Sometimes it's useful to look at unique values, like this: 


In [None]:
df.street.unique()

array(['YORK ST', '1ST ST', 'LIBERTY ST', 'CHESTNUT ST',
       'MUHAMMAD ALI BLVD', 'BROOK ST', 'MAIN ST', 'FLOYD ST',
       'BARDSTOWN RD', 'JEFFERSON ST', 'BAXTER AVE', '8TH ST', '6TH ST',
       '4TH ST', 'MARKET ST', '7TH ST', '5TH ST', 'HIGHLAND AVE',
       'WASHINGTON ST', 'BROADWAY', '3RD ST', 'DOUGLASS BLVD',
       'DUNDEE RD', 'KENTUCKY ST', 'ABRAHAM FLEXNER WAY', 'LEE ST',
       'BLOOM ST', '2ND ST', 'GRAY ST', 'ARMORY PL', 'PRESTON ST',
       'ELLWOOD AVE', 'BRANDYWYNE DR', 'BARRET AVE', 'LUCIA AVE',
       'HARVARD DR', 'EVERETT AVE', 'GUTHRIE ST', 'COLORADO AVE',
       'LIBRARY PL', 'HANCOCK ST', 'GAULBERT AVE', 'CARDINAL BLVD',
       'CEDAR ST', 'GARAGE - 6TH & MAIN', 'RODMAN ST', 'CLAY ST',
       'RUBEL AVE', 'STORY AVE', 'CRITTENDEN DR', 'JACKSON ST',
       'WEBSTER ST', 'HILL ST', '10TH ST', 'STANSBURY PARK',
       'LIBRARY LOT', 'DEERWOOD AVE', 'WITHERSPOON ST', 'ARTHUR ST',
       'BRONNER CIR', 'BRADLEY AVE', 'EDENSIDE AVE',
       'COVENTRY COMMONS DR', 

Confusingly, some of those just have the word 'null' in them.

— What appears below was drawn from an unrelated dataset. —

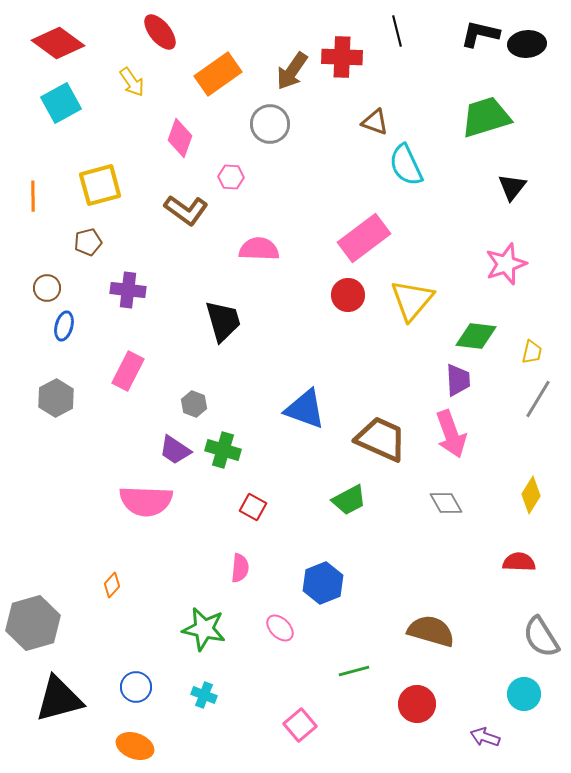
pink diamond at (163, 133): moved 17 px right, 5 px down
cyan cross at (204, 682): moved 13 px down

This is not the same as a null value, like the ```np.NaN``` values you see under meter number, these are just misplaced text. Let's try to remove them.

In [None]:
df[df.street.str.contains('null')].head()

Unnamed: 0,citation_number,issue_date,violation,sublocation,street,meter_number,is_warning,due
1559,94783496,01/19/2018,EX,1200,PLACE D'OR null,,NO,50.0
1689,94942481,01/15/2018,U,I-265,I 71 NORTH null,,NO,50.0
1750,94941571,02/20/2018,NP,12MM,I 264 EAST null,,NO,50.0
1978,94725046,01/11/2018,NPJ,23.2 MM,I 64 EAST null,,NO,50.0
1990,94944872,02/06/2018,EX,9MM,I 264 WEST null,,NO,50.0


In [None]:
df.street.replace({' null':''}, regex=True,inplace=True)

In [None]:
df[df.street.str.contains('null')].head()

Unnamed: 0,citation_number,issue_date,violation,sublocation,street,meter_number,is_warning,due


Hurray! When we tried the command again to find the bad values that contained the string ' null', there weren't any. Above. we used Pandas ability to use regex to find anything that matched ' null' and replace it with '' which is nothing. Notice also that I have a space in ' null'. This is so we didn't end up with a trailing white space, which can be very frustrating to deal with if you don't remember to check or trim the values.

These are a couple quick examples of cleaning. Remember, you can do basically anything you want to fulfill this knowledge check as long as you perform two cleaning operations on any set of data.